Protected birds and bats could be ‘chopped up like mincemeat’ if proposals to build a huge wind farm get the go-ahead, it has been claimed.
Energy supplier Airtricity unveiled £24 million plans to build eight 110-metre turbines in Bagot’s Park, near Abbots Bromley and the Staffordshire Way footpath last year.But wildlife experts have warned it could have a devastating impact on birds, including protected herons and bats that use the conservation area as a flight path.
“These huge turbines have already had a huge impact on bird life in Scotland and it will be no different in Bagot’s Park,” said Bevan Craddock, a founder member of the Staffordshire Wildlife Trust and the county’s branch of the West Midland Bird Club.
“We are primarily concerned about the heronry which is just a few hundred metres from the proposed site. Conservationist Phil Drabble did a lot to protect these birds but it could all be in vain.
“Herons will be crisscrossing the site every day. They won’t learn from their mistakes because they won’t know what hit them.
“If the wind farm goes ahead they will be chopped up like mincemeat.”
The environmental assessment included in the planning application reveals Airtricity is aware of the potential impact on wildlife.
A spokesman for the company said: “Extensive new ecological surveys have been carried out on and around the site following consultations with a number of environmental organisations.
“Every effort has been made to design the layout so that any effects on protected or sensitive species, or their habitats, are minimised. Particular attention has been paid to grey herons and the heronry.”
But keen bird-spotter Mr Craddock does not believe the assessment is comprehensive enough.
“I have been a conservationist for years and have studied the habits of these animals closely,” he said.
“The environmental assessment has followed the guidelines but it is insufficient and doesn’t record accurately what happens.”
And Mr Craddock said the impact would not be limited to herons – endangered nightjars, owls, lapwings, golden plovers, woodcocks and waterfowl from the nearby Blithfield reservoir are just a few of the species that could also be affected.

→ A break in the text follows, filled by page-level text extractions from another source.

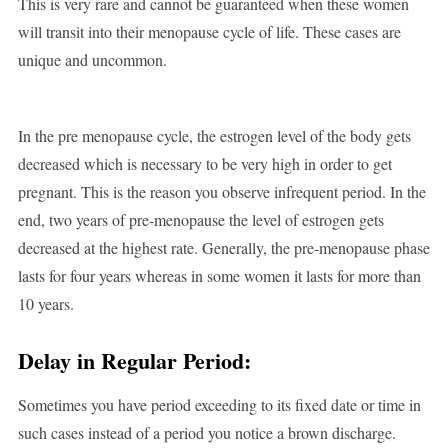
This is very rare and cannot be guaranteed when these women
will transit into their menopause cycle of life. These cases are
unique and uncommon.
In the pre menopause cycle, the estrogen level of the body gets
decreased which is necessary to be very high in order to get
pregnant. This is the reason you observe infrequent period. In the
end, two years of pre-menopause the level of estrogen gets
decreased at the highest rate. Generally, the pre-menopause phase
lasts for four years whereas in some women it lasts for more than
10 years.
Delay in Regular Period:
Sometimes you have period exceeding to its fixed date or time in
such cases instead of a period you notice a brown discharge.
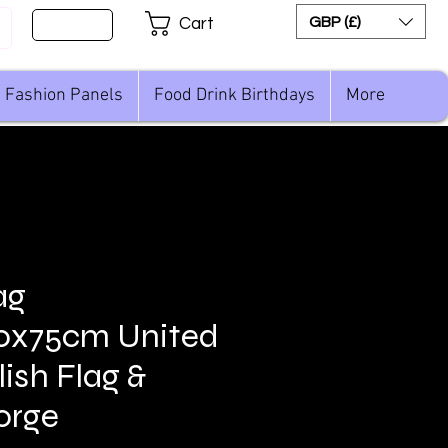
Sign Up
GBP (£)
Cart
Fashion Panels
Food Drink Birthdays
More
ag
00x75cm United
ish Flag &
orge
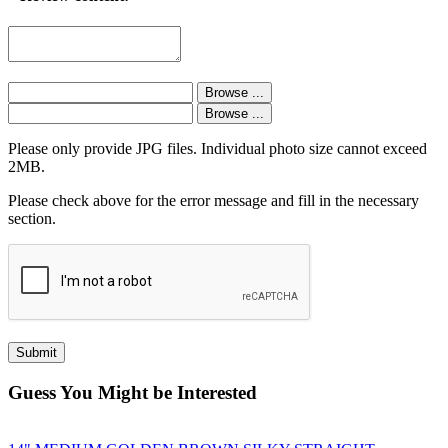
Please only provide JPG files. Individual photo size cannot exceed
2MB.
Please check above for the error message and fill in the necessary
section.
Guess You Might be Interested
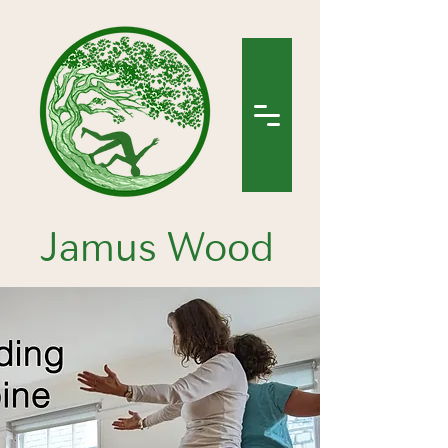
Jamus Wood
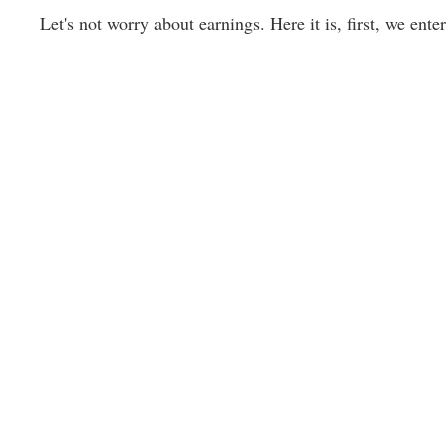
Let's not worry about earnings. Here it is, first, we enter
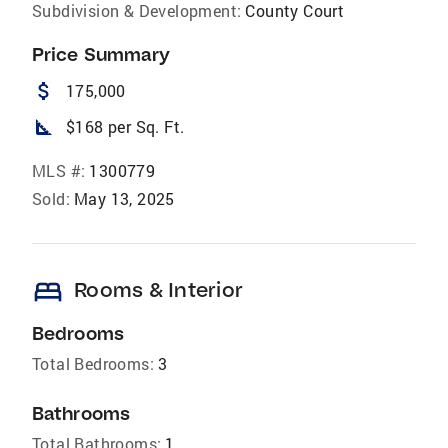
Subdivision & Development:
County Court
Price Summary
attach_money
175,000
square_foot
$168 per Sq. Ft.
MLS #:
1300779
Sold:
May 13, 2025
bed
Rooms & Interior
Bedrooms
Total Bedrooms:
3
Bathrooms
Total Bathrooms:
1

“Larger birds are particularly susceptible because they can’t manoeuvre as well as their smaller cousins,” he said.
“There are no nightjars in Bagot’s Wood at the moment but there have been in the past and they are due to move back when the trees are felled in a few years – around the same time Airtricity want to put up their big turbines.
“There are only 4,000 breeding pairs left in Britain and everything needs to be done to protect their known habitats.”
Mr Craddock, who is also a member of Staffordshire Bat Group, also believes the turbines could have a devastating impact on those winged mammals.
“We don’t know enough about the behaviour of bats but it is clear that the turbines are killing them too although it’s not clear why since they are supposed to have echo location,” he said.
“People are rushing into wind farms and saying they are the answer to global warning but I for one don’t believe that to be the case. The potential impact on wildlife is frightening.”
In November, planning chiefs at East Staffordshire Borough Council approved a 70-metre-high testing mast at the site and last month plans for a second mast were approved. A full application is currently being considered.